- _ФРАГМЕНТ РАССКАЗА_:
——

Вдруг возник бледно желтоватый прямоугольник на фоне сплошной черноты. На нём угадывались какие-то тени. Напрягаю взгляд, чтобы рассмотреть, что там в этом прямоугольнике и он начинает медленно на меня надвигаться. Постепено начинаю различать, что вижу в этом прямоугольнике какую-то улицу, людей, яркий солнечный день. Но всё это застывшее, как на остановившемся кадре телевизора, а вернее – на экране в кинотатре. Прямоугольник всё надвигался на меня, но это не вызывало ни страха, ни удивления. Я мог уже рассмотреть конкретные детали картинки и не было никакого ощущения, что сплю. «Экран» приблизился вплотную и вдруг прошёл как бы сквозь меня, вернее, я прошёл сквозь экран. И в это мгновение всё пришло в движение. Люди начали двигаться, а я ощутил тепло солнечного дня. Стою я на незнакомой улице (это я уже понял потом, когда проснулся), передо мной дощатый забор и я читаю на нём какие-то объявления и афиши. Но текстов не запомнил или забыл. Потом развернулся и пошёл по улице. Улица была довольно узкая. Попадались прохожие, но транспорта не было. Свернул в какой-то проулок. Потом ещё куда-то завернул и вошёл во двор небольшого дома двух или трёхэтажного с одним подъездом. Подъезд был выкрашен в жёлтый цвет, и весь дом был какой-то обветшалый и обшарпаный, но каменный. Вход в подъезд был поднят примерно на метр от земли и от него вниз шло деревянное крыльцо с перилами выкрашенное коричневой краской, которая почти вся облупилась. Я медленно приближался к крыльцу. Вдруг из подъезда вышел мужик с половинкой скобы в руке. У меня возникло ощущение, что такими скобами сплавщики сцепляют на воде брёвна. Мужик спустился с крыльца и прямо перед крыльцом стал пытаться вывернуть здоровенный булыжник из земли или из брусчатки, не помню. Я подошёл поближе и остановился. Мужик посмотрел на меня и у нас произошёл с ним короткий диалог.

Мужик:      ищешь кого или чё?

Я:            работу ищу. (В тот момент во сне я действительно знал, что мне нужна хоть какая-нибудь работа).

Мужик      Ты чё, приезжий? Какая сейчас работа.

——

- _ИНСТРУКЦИИ К УПРАЖНЕНИЮ_:
**A)** Перескажите кратко в виде списка абзац рассказа о сне, начинающийся словами «Вдруг возник бледно желтоватый прямоугольник», сохранив главные факты.
**B)** Подхватите рассказ о сне и продолжите его после последней реплики мужика.
Данные — отдельный материал, не связанный с рассказом о сне.

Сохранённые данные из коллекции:

——

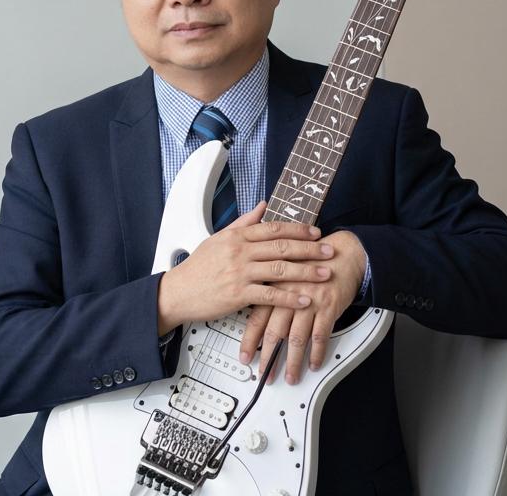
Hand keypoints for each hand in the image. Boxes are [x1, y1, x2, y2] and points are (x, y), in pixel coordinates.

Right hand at [157, 202, 335, 334]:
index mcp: (236, 236)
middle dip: (310, 248)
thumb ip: (243, 222)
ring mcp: (239, 273)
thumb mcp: (218, 238)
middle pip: (282, 247)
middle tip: (329, 250)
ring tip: (324, 274)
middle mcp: (239, 252)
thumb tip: (263, 206)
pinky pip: (269, 295)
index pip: (273, 228)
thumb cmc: (198, 266)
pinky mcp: (238, 294)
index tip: (315, 232)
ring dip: (306, 272)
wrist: (178, 291)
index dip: (297, 229)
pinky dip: (290, 298)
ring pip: (280, 269)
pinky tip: (305, 299)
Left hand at [238, 230, 366, 383]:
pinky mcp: (329, 307)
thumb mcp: (284, 271)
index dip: (250, 340)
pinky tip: (314, 363)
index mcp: (275, 286)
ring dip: (294, 361)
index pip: (257, 317)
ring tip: (291, 376)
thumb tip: (253, 311)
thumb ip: (268, 289)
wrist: (341, 253)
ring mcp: (310, 301)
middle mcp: (289, 295)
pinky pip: (321, 335)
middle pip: (275, 332)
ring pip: (298, 338)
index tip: (244, 357)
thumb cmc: (312, 262)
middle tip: (264, 375)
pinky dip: (317, 352)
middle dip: (269, 358)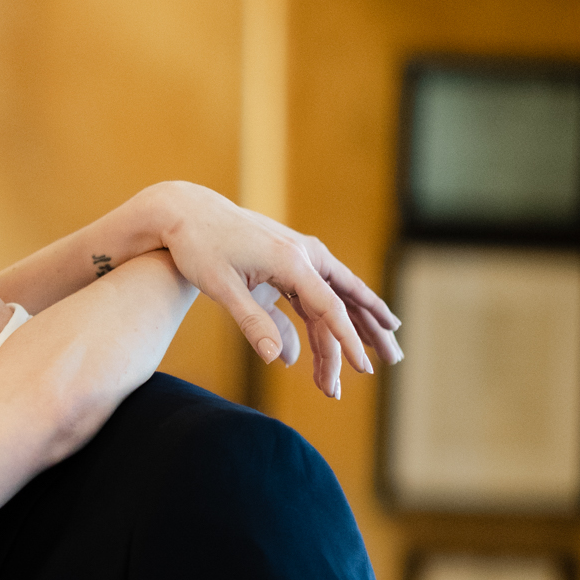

——

- _РЕЗУЛЬТАТЫ УПРАЖНЕНИЯ_:
**A)**
- На чёрном фоне появляется бледно-желтоватый прямоугольник и медленно надвигается. В нём видна застывшая, как на остановленном кадре, улица с людьми в солнечный день.
- «Экран» проходит сквозь рассказчика, и всё приходит в движение: люди начинают двигаться, ощущается тепло солнечного дня.
- Рассказчик стоит на незнакомой улице у дощатого забора с объявлениями и афишами, но их текстов не помнит.
- Он идёт по узкой улице, где есть прохожие, но нет транспорта. Затем сворачивает в проулки и входит во двор обветшалого каменного дома в два-три этажа. У дома один жёлтый подъезд и деревянное крыльцо с облупившейся коричневой краской.
- Из подъезда выходит мужик с половинкой скобы, похожей на те, которыми сплавщики сцепляют брёвна. Перед крыльцом он пытается вывернуть здоровенный булыжник.
- Рассказчик подходит ближе, и между ними происходит короткий диалог.

**B)**
Я:            Да нет, местный я. Шарахаюсь по всему городу, вдруг…

Мужик:      бесполезно это…

И мужик снова принялся за булыжник. Я пошёл дальше. Двор оказался проходным. И я вышел снова на небольшую улочку. Немного впереди оказалась небольшая площадь. Людей было совсем мало. Транспорта – тоже никакого. Я встал в тень под навес какого-то магазинчика. Слева от него было небольшое здание с дверью прямо на площадь. Я знал, что это выход из кинотеатра и я должен был дождаться окончания сеанса. Скоро народ стал выходить из дверей. Людей было немного, но я ни к кому не подошёл и на меня никто не обратил внимания. Я стоял на виду и ни от кого не прятался, и ни за кем не следил. Потом я прошёл через площадь (её и площадью-то назвать невозможно. Метров двадцать в поперечнике. И вообще, было ощущение захолустного городка). Потом я зашёл в довольно заросший и заброшеный сквер. Я почему-то знал, что мне надо пересечь сквер по диагонали прямо через кусты. В углу перелезть через небольшой металлический ажурный заборчик и выйти на улицу. Именно так я и сделал. Спрыгнул с забора и медленно побрёл по улице. На душе было пакостно и тоскливо. Шёл медленно, читал все попадавшиеся вывески и объявления. И тут вдруг включилось какое-то второе сознание и я отчётливо понял, что попал в какую-то другую жизнь и мне никогда не вернуться назад и не быть вновь тем, кем я был всегда. В тот момент я пережил неописуемый ужас и тотчас же проснулся. Сон и пережитый страх ещё несколько минут не отпускали меня. А заснуть в ту ночь я так и не смог, просто боялся снова очутиться в чужой жизни.